Europe A Pot Of Gold For Artists

Jack Hurst Chicago Tribune

There isn’t as much euphoric Nashville talk about a country music conquest of Europe, Asia and South America these days, but the movement’s foremost exponent among the Tennessee capital’s record executives indicates progress is steadily being made.

Bob Saporiti, the Nashville marketing vice president of Warner Bros., says there are now 22 country performers with viable international careers, “which is more than we had five years ago,” and Saporiti’s employer expects to add another couple of its own to the list within the next several months.

German record executives have become so enthralled with Faith Hill, he says, that they are initiating an expensive “major TV, totally pop marketing plan, positioning her as a great singer who happens to be from here.” He says Hill will go to Europe in November for a media tour preparatory to a 1997 tour there, and will tour Australia in ‘97 as well.

A second Warner artist, New York-rooted singer-songwriter Victoria Shaw, who hasn’t fully broken through yet in the United States, so charmed Europeans in a recent tour with Travis Tritt that she is returning in September to open a month-long, sold out, 21-performance jaunt for Don Williams. As a result, Shaw may well become a major trans-Atlantic star before she does in the United States, Saporiti says.

But what’s the pot of gold overseas? Why try to do all this international traveling?

“The reason you try to do it is that 70 percent of the world’s record sales are outside the United States,” Saporiti says. “And it (the international market) is getting bigger by the day as the Third World - like Brazil, Africa and China - come on line. And Eastern Europe is a major player now, whereas that market used to be nonexistent because of Communism. It was all state-run, and you couldn’t sell (American) stuff there (until the fall of Communism). Now you can.”
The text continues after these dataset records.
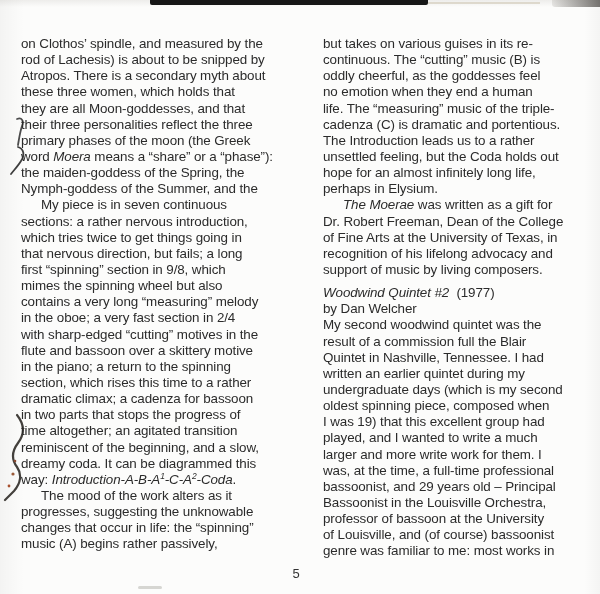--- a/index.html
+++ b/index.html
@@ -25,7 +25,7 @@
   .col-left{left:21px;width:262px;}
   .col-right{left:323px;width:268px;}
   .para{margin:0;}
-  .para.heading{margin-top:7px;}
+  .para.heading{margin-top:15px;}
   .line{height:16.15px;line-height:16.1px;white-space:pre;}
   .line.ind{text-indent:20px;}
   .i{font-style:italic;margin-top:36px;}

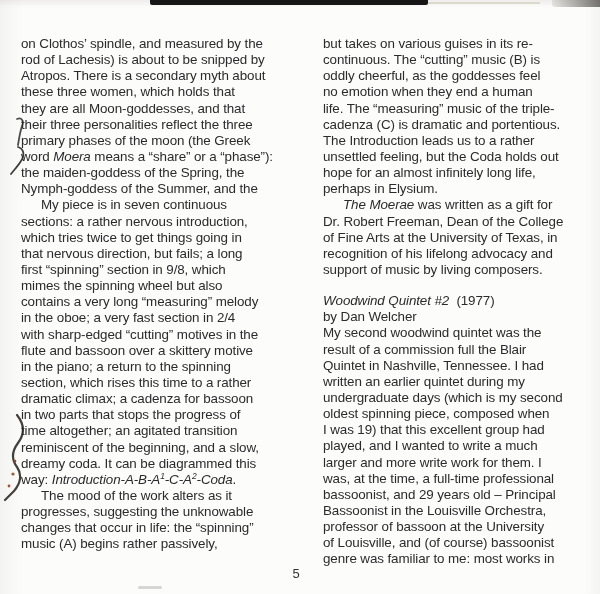--- a/index.html
+++ b/index.html
@@ -158,6 +158,7 @@
         <div class="line"><span>Bassoonist in the Louisville Orchestra,</span></div>
         <div class="line"><span>professor of bassoon at the University</span></div>
         <div class="line"><span>of Louisville, and (of course) bassoonist</span></div>
+        <div class="line"><span>in the Louisville Woodwind Quintet. The</span></div>
         <div class="line"><span>genre was familiar to me: most works in</span></div>
       </div>
     </div>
Saporiti, perhaps the most active member of the Nashville-based Country Music Association’s international committee, mentioned several stars recording for rival companies who are having notable international success of one kind or another. He said he understands that Capitol’s Billy Dean has sold 100,000 records in Thailand.

Others doing well on foreign soil include Mary Chapin Carpenter, Lyle Lovett, Steve Earle, The Mavericks, Trisha Yearwood and Warner Bros.’ own Dwight Yoakam.